| I'm just going to cut right through this from the start. Unlike most of my tech friends, I actually have tried to reconnect outside our privileged circles (and if you don't think that's what they are, you're kidding yourself). And you know what I found? A lot of echoes of the personal past. Lets face it. A lot of techies — engineers specifically — are who they are because they were socially rejected in younger years. And you know what? When you try to reconnect with normal people, you will find that the whole popularity complex never really ended. The difference now is that you are economically on-top with all the abuses that that tempts. Are you prepared to be othered and ostracized again? Because that's what's going to likely to happen. But I think you will find that the ordinary people have dignity too, and that there is validity to many other paths that don't go through the worldview of science and technology. And yes, it will lend credence to those "feels" things, like the Facebook timeline disaster mentioned in the article.
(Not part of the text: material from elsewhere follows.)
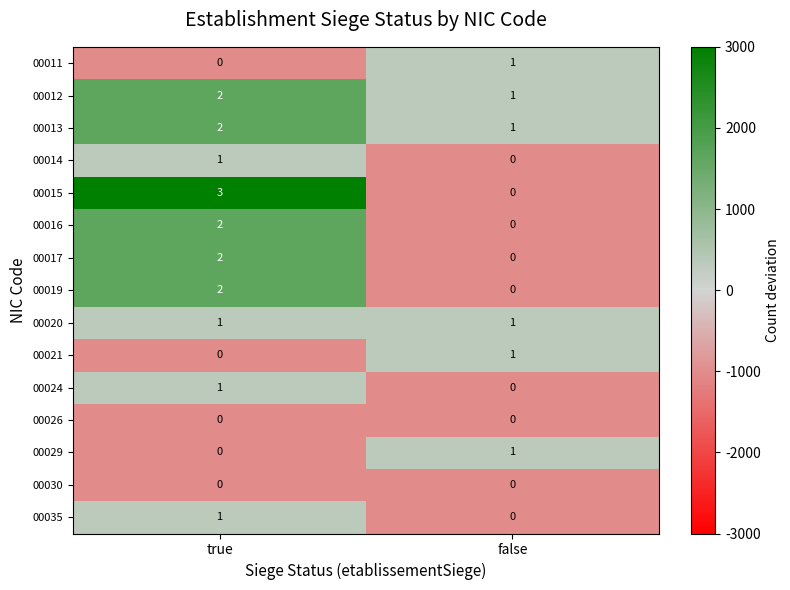

Where is 00014 nearest to the value 0?

false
Just don't expect any fairness or warm, loving reconciliation is all I'm saying. This isn't some feel-good Hollywood movie. Don't expect as the hippies say that we are all one people, veda-this, spirituality that, blah blah blah, because we are quite frankly not. But that doesn't diminish the importance of bridging the empathy gap, especially if you want to design and build things for other people, including yourselves. |
Work, bills, health and fitness, homes, kids, pets, where we want to go on vacation, hell I watch about three sports games a year and that seems to be enough to bond over sports, even.
I don't really have a problem getting along with people I would have never talked to in high school because as an adult I now have a lot more similar experiences I can talk with them about.
And now that technology is literally everywhere and used by pretty much everyone nowadays, as long as I dumb that down a bit I can discuss that with them too.